No me molesté en preguntarle qué coño hacíamos nosotros dejando que se enfriara la merluza del segundo plato. Pareció comprenderlo él solo y se puso a comer sin decir una palabra más. Le imité.

Con los cafés, pedimos otros dos güisquis. Mientras bebía el primer trago, observé cómo un trasatlántico abandonaba el puerto. En la distancia, parecía una maqueta iluminada.

—Luego nos trajeron el postre —siguió como si la comida hubiera sido una breve interrupción—, yo tenía prisa, me esperaban unos clientes, así que quedamos en vernos otro día. Esta mañana me envió un correo electrónico.

—Tienes suerte, a mí no podría haberme mandado nada, no tengo ordenador ni sé cómo usarlo.

Joe me miró un instante. Si en lugar de él hubiera sido otro, yo habría buscado mi Browning. Con él me limité a sonreír y preguntar:

—¿Qué te decía?

—Bueno, se disculpaba por no haber sido de mucha ayuda. Luego me explicaba que no creía que fuera una buena idea, la de invitar a la amante de Mer a vivir los tres juntos.

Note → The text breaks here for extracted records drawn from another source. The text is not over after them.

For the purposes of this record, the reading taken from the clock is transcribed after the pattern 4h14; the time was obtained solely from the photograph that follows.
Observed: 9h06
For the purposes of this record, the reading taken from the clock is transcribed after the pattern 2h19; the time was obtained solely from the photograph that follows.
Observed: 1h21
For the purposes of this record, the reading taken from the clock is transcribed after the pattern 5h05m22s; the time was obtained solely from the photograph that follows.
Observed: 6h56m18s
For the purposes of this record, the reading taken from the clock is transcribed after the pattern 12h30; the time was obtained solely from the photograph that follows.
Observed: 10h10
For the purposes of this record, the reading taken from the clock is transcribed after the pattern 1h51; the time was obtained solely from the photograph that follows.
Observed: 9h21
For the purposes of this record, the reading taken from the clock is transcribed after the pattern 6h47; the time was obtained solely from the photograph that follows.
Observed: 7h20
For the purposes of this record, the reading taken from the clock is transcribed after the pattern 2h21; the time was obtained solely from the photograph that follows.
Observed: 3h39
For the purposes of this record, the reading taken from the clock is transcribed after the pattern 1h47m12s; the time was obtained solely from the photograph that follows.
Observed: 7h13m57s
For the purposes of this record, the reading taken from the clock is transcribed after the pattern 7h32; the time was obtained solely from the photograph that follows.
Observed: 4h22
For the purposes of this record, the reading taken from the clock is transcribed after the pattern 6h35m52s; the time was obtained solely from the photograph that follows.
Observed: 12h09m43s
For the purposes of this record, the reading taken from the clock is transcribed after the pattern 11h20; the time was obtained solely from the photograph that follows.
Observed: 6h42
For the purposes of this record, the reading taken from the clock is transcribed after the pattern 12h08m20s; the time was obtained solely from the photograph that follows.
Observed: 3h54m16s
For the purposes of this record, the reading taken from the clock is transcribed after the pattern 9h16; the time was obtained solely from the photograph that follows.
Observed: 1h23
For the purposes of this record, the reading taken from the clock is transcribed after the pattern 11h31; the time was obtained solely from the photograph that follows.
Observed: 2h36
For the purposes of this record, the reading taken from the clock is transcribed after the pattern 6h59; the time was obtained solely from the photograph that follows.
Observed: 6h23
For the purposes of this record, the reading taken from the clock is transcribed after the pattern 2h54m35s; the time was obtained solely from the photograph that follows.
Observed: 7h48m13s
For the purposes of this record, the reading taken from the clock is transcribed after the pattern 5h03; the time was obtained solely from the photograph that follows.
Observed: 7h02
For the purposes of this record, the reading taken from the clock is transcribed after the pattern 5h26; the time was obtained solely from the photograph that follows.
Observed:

Sacó un trozo de papel de un bolsillo, lo desdobló y me lo dio por encima de la mesa.

—Éste es el mensaje.

Leí:

«Joe, no quisiera pero nuestra amistad me obliga a ello. No me parece buena idea ésa de pedirle a Mer que invite a su amante a vivir con vosotros. Seré sincera, hace tiempo viví contigo y me resultaste insufrible como compañero de cama, y si sólo se trata de seguir como amigos, prefiero que continuemos cada uno en nuestra casa».

De haber recibido un mensaje similar, yo también hubiera estado hecho una mierda, pero no dije nada; no me pareció oportuno mostrar tanta solidaridad.